Micro Essay: Responding to Alice Fulton’s Dance Script with Electric Ballerina (University of Illinois Press, 1983)

Jolting, like drinking two five-hour energies. You’re seventeen and driving through the night. Cold air feels exhilarating. Icicles form in science and wonder. This cold caffeination transforming you into a wizard. Elemental and strong. If you think too hard, you’re trite. If you think too hard, you’re marvelous. There’s room here for jewelry boxes doubling as ballet houses. Also, for rabid horses. For stern mothers with monster teeth. The pastel and hair curlers, soft focus, iconic characters of the eighties.

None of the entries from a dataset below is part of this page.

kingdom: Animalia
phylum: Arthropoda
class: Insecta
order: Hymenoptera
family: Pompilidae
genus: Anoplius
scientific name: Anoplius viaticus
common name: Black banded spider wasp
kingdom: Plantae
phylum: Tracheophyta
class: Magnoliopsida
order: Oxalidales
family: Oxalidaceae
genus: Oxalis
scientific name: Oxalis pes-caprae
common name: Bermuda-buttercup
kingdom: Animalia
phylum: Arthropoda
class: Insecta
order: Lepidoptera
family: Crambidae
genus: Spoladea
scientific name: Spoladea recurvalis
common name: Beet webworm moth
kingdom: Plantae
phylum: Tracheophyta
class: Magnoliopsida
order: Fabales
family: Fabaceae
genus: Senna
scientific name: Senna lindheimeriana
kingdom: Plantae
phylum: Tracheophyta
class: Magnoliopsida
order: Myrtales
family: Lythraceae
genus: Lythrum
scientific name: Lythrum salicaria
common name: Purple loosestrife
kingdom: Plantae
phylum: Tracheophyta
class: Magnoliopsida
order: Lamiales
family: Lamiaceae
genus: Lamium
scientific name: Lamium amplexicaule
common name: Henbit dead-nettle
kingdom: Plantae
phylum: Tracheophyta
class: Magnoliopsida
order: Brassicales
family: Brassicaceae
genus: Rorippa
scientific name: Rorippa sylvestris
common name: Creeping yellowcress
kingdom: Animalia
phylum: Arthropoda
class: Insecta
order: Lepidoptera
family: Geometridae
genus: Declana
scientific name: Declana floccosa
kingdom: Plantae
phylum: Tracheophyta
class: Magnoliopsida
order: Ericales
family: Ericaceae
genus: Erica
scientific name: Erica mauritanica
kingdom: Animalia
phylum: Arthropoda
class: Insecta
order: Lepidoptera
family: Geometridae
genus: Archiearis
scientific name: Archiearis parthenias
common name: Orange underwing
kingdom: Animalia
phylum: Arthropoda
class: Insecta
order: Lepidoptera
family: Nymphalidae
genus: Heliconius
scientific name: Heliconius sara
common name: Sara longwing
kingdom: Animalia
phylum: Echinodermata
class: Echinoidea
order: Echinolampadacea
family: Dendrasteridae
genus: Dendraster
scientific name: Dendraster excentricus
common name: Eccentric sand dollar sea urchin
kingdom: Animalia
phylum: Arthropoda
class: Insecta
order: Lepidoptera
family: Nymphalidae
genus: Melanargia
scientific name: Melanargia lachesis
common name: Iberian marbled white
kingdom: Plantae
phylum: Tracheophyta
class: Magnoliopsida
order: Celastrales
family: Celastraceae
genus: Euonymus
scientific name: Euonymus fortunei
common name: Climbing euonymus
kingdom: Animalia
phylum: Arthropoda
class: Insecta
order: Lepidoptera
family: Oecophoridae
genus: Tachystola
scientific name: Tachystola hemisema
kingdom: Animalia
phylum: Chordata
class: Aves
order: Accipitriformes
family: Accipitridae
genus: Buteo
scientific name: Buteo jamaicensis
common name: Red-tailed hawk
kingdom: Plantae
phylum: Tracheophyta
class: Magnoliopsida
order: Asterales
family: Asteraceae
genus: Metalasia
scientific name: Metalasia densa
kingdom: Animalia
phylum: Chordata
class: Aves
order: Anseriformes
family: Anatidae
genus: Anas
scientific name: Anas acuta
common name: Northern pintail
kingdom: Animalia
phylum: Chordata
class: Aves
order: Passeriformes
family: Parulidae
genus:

But also, the hollow halls of tradition. The never-ending road spackled with film noir.  

What did you expect? Just a few short notes on words and their uses. A little driver’s manual for the well-worn poetry road. Not a flash of heat lightning through the flat and criminal Florida night. The light analogizing the air conditioning, chugging along, building an atmosphere of rebellion from the humidity of the night.

There’s a reptile under the moon. This iguana, say, is the star of her own story. Ruffled shirts buttoned up through South Carolina. I’m letting this get away.

You also have a diamond crusted choker collar. You are rich, in a short black dress and riding a Billy Joel style motorcycle. Riding away into the dark night. The exhaust fumes could almost be pink.

Call for your mother, she’ll know how to help. The flowers flounce and spin in the space of your third eye. But the eighties were too early to say it straight out. At least, I think? You’d know better than me. How it really felt. My mother wore a vinyl tablecloth over her frilly underskirts. Tied together with a pink patent leather belt. Thick, I’m sure. She bounded down the stairs in yellow high tops when her date arrived. Her unforgiving father said something about no one wanting her, dressed like a clown. She looked like a Barbie cake. Barbie before she had the work done. With raven black hair. And Alice Fulton, are you my mother?